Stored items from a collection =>

========

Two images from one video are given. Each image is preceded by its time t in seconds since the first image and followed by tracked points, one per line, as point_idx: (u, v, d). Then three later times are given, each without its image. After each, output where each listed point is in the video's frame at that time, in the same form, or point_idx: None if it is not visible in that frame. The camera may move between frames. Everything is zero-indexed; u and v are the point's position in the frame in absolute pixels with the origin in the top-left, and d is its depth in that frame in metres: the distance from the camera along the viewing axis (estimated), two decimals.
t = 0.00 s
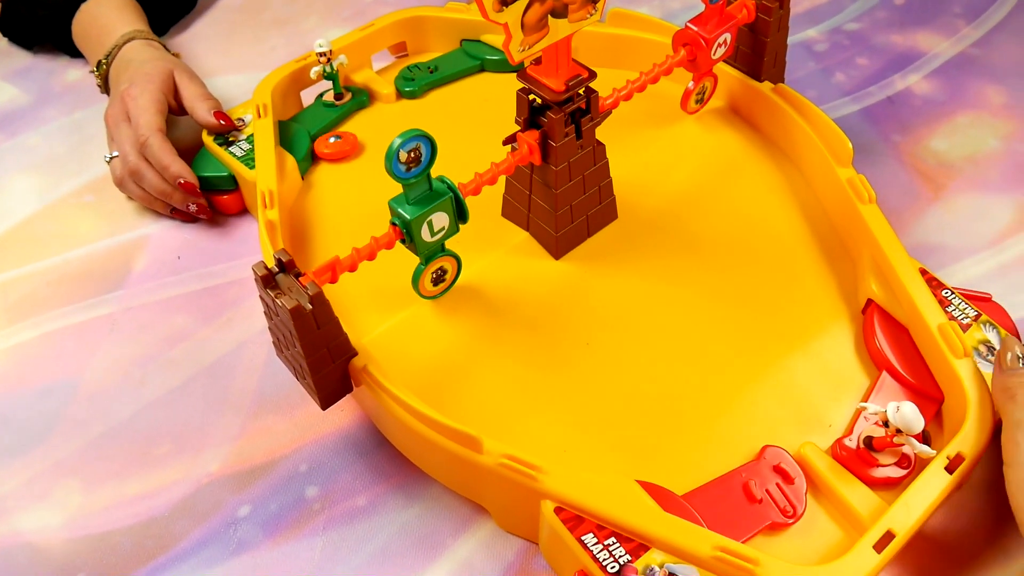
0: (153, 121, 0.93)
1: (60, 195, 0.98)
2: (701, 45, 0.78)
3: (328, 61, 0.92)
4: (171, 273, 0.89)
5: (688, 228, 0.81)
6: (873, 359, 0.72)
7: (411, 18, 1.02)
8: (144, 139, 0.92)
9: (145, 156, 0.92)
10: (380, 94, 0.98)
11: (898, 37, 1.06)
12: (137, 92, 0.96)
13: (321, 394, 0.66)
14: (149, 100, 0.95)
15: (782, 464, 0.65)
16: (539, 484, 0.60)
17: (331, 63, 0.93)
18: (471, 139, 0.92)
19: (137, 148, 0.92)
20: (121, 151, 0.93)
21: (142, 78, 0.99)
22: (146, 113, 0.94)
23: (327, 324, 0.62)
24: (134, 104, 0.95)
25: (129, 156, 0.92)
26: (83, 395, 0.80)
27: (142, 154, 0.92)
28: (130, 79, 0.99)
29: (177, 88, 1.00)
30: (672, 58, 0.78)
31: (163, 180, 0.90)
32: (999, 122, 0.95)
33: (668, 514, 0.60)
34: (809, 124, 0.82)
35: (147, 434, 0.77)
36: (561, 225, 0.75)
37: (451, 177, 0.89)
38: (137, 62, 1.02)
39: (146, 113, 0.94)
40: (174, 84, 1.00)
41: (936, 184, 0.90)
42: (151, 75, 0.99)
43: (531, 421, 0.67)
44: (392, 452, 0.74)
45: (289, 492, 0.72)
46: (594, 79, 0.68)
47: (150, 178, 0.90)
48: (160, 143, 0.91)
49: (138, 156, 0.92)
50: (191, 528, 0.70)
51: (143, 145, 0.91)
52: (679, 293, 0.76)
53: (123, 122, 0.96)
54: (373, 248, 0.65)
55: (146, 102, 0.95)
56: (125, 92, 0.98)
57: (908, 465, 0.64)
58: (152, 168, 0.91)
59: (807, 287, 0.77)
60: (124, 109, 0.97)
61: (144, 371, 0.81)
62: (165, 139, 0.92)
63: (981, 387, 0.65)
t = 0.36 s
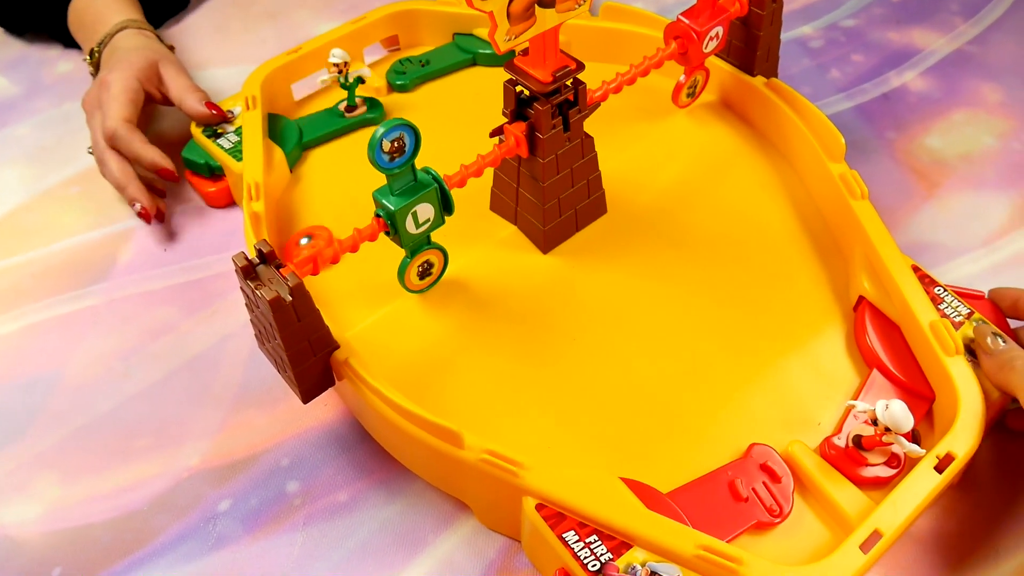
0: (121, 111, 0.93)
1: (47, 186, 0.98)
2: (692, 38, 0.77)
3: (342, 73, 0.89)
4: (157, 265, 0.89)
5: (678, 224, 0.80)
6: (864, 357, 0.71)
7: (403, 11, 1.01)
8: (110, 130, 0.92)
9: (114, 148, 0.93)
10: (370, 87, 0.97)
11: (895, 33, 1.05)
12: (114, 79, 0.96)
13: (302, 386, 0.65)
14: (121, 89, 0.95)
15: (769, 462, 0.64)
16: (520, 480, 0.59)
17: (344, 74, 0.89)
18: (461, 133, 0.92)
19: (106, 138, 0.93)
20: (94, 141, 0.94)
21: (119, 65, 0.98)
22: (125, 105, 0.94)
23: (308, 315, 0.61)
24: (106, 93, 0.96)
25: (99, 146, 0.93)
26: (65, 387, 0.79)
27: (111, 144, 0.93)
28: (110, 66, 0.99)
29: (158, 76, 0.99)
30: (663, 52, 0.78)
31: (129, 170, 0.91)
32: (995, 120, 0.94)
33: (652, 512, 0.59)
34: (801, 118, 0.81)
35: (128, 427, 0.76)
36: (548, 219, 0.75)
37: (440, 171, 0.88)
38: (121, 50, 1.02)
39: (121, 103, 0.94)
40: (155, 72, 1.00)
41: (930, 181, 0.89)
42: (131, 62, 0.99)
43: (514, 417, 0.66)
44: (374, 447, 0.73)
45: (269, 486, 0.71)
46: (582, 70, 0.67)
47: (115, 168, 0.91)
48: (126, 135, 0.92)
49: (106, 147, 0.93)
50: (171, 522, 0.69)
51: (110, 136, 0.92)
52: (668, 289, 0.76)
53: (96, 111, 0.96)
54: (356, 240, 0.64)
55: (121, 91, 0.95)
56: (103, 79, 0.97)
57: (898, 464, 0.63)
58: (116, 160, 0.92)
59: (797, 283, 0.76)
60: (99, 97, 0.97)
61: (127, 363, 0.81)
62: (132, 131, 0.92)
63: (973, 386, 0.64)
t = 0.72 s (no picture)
0: (112, 113, 0.92)
1: (35, 189, 0.97)
2: (683, 36, 0.75)
3: (307, 53, 0.90)
4: (143, 269, 0.88)
5: (669, 226, 0.79)
6: (857, 362, 0.69)
7: (393, 10, 1.00)
8: (101, 132, 0.91)
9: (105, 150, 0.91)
10: (360, 88, 0.96)
11: (894, 33, 1.03)
12: (102, 82, 0.96)
13: (282, 392, 0.64)
14: (111, 91, 0.94)
15: (760, 469, 0.63)
16: (503, 488, 0.58)
17: (309, 55, 0.90)
18: (451, 134, 0.90)
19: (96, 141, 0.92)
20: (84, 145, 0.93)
21: (107, 68, 0.97)
22: (113, 107, 0.93)
23: (286, 320, 0.60)
24: (96, 96, 0.95)
25: (90, 150, 0.91)
26: (49, 393, 0.78)
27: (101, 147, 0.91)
28: (97, 69, 0.98)
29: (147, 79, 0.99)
30: (653, 50, 0.76)
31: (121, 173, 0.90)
32: (995, 121, 0.93)
33: (638, 520, 0.57)
34: (794, 118, 0.80)
35: (111, 433, 0.75)
36: (536, 221, 0.73)
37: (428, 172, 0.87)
38: (108, 53, 1.01)
39: (109, 105, 0.93)
40: (143, 75, 0.99)
41: (928, 182, 0.87)
42: (119, 65, 0.98)
43: (499, 423, 0.65)
44: (359, 454, 0.72)
45: (252, 494, 0.70)
46: (567, 68, 0.65)
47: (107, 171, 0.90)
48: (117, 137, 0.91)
49: (97, 150, 0.91)
50: (152, 531, 0.68)
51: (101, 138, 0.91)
52: (658, 292, 0.74)
53: (85, 115, 0.95)
54: (336, 243, 0.63)
55: (109, 93, 0.94)
56: (91, 82, 0.97)
57: (890, 472, 0.62)
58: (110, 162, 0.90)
59: (791, 287, 0.75)
60: (88, 100, 0.96)
61: (111, 368, 0.80)
62: (120, 133, 0.91)
63: (968, 393, 0.63)
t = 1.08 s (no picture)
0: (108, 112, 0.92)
1: (27, 192, 0.97)
2: (675, 35, 0.75)
3: (314, 65, 0.88)
4: (136, 271, 0.88)
5: (663, 225, 0.79)
6: (852, 361, 0.69)
7: (385, 10, 0.99)
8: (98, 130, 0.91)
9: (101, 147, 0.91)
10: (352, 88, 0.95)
11: (888, 27, 1.03)
12: (95, 81, 0.95)
13: (276, 397, 0.64)
14: (105, 90, 0.94)
15: (754, 470, 0.63)
16: (496, 492, 0.58)
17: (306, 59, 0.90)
18: (444, 134, 0.90)
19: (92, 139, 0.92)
20: (77, 143, 0.93)
21: (101, 66, 0.97)
22: (109, 107, 0.93)
23: (277, 325, 0.59)
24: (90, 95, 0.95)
25: (85, 148, 0.91)
26: (43, 397, 0.78)
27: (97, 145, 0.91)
28: (90, 68, 0.98)
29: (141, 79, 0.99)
30: (645, 48, 0.76)
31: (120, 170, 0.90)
32: (990, 116, 0.92)
33: (633, 524, 0.57)
34: (788, 115, 0.80)
35: (106, 438, 0.75)
36: (528, 222, 0.73)
37: (421, 173, 0.86)
38: (104, 50, 1.00)
39: (104, 104, 0.93)
40: (137, 75, 0.99)
41: (922, 179, 0.87)
42: (114, 63, 0.98)
43: (493, 427, 0.65)
44: (354, 457, 0.72)
45: (247, 498, 0.70)
46: (559, 70, 0.65)
47: (105, 169, 0.90)
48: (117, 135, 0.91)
49: (92, 148, 0.91)
50: (147, 536, 0.68)
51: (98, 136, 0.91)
52: (651, 293, 0.74)
53: (78, 113, 0.95)
54: (328, 247, 0.62)
55: (104, 92, 0.94)
56: (84, 81, 0.96)
57: (885, 471, 0.62)
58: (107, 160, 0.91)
59: (785, 286, 0.75)
60: (81, 99, 0.96)
61: (105, 372, 0.79)
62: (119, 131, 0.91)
63: (962, 392, 0.63)
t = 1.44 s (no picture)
0: (98, 113, 0.92)
1: (26, 190, 0.97)
2: (674, 35, 0.75)
3: (297, 53, 0.90)
4: (135, 270, 0.88)
5: (662, 224, 0.79)
6: (849, 360, 0.70)
7: (384, 9, 0.99)
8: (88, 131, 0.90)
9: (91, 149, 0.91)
10: (352, 86, 0.95)
11: (885, 27, 1.03)
12: (85, 82, 0.95)
13: (277, 395, 0.64)
14: (97, 92, 0.94)
15: (752, 468, 0.63)
16: (496, 489, 0.58)
17: (300, 53, 0.90)
18: (443, 133, 0.90)
19: (82, 141, 0.91)
20: (68, 146, 0.92)
21: (95, 67, 0.97)
22: (99, 107, 0.93)
23: (278, 324, 0.60)
24: (82, 96, 0.94)
25: (75, 150, 0.91)
26: (43, 396, 0.78)
27: (87, 147, 0.91)
28: (83, 69, 0.98)
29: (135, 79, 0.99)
30: (644, 49, 0.76)
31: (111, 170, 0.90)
32: (987, 114, 0.93)
33: (632, 521, 0.58)
34: (785, 115, 0.80)
35: (106, 436, 0.75)
36: (528, 221, 0.73)
37: (421, 172, 0.87)
38: (98, 51, 1.00)
39: (92, 105, 0.93)
40: (130, 75, 0.99)
41: (920, 178, 0.87)
42: (107, 65, 0.98)
43: (492, 425, 0.65)
44: (354, 455, 0.72)
45: (247, 496, 0.70)
46: (558, 70, 0.65)
47: (96, 171, 0.89)
48: (107, 135, 0.90)
49: (82, 150, 0.90)
50: (148, 533, 0.68)
51: (88, 137, 0.90)
52: (650, 292, 0.74)
53: (71, 115, 0.95)
54: (328, 246, 0.62)
55: (93, 93, 0.94)
56: (76, 82, 0.97)
57: (882, 469, 0.63)
58: (97, 161, 0.90)
59: (784, 285, 0.75)
60: (74, 100, 0.96)
61: (104, 371, 0.80)
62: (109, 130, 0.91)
63: (959, 390, 0.63)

========

Assignment =>
Of the lines above, extract only those from the line with "42: (131, 62, 0.99)" to the line with "19: (96, 141, 0.92)", both included, exactly as written.

Result for this task =>
42: (131, 62, 0.99)
43: (514, 417, 0.66)
44: (374, 447, 0.73)
45: (269, 486, 0.71)
46: (582, 70, 0.67)
47: (115, 168, 0.91)
48: (126, 135, 0.92)
49: (106, 147, 0.93)
50: (171, 522, 0.69)
51: (110, 136, 0.92)
52: (668, 289, 0.76)
53: (96, 111, 0.96)
54: (356, 240, 0.64)
55: (121, 91, 0.95)
56: (103, 79, 0.97)
57: (898, 464, 0.63)
58: (116, 160, 0.92)
59: (797, 283, 0.76)
60: (99, 97, 0.97)
61: (127, 363, 0.81)
62: (132, 131, 0.92)
63: (973, 386, 0.64)
t = 0.72 s (no picture)
0: (112, 113, 0.92)
1: (35, 189, 0.97)
2: (683, 36, 0.75)
3: (307, 53, 0.90)
4: (143, 269, 0.88)
5: (669, 226, 0.79)
6: (857, 362, 0.69)
7: (393, 10, 1.00)
8: (101, 132, 0.91)
9: (105, 150, 0.91)
10: (360, 88, 0.96)
11: (894, 33, 1.03)
12: (102, 82, 0.96)
13: (282, 392, 0.64)
14: (111, 91, 0.94)
15: (760, 469, 0.63)
16: (503, 488, 0.58)
17: (309, 55, 0.90)
18: (451, 134, 0.90)
19: (96, 141, 0.92)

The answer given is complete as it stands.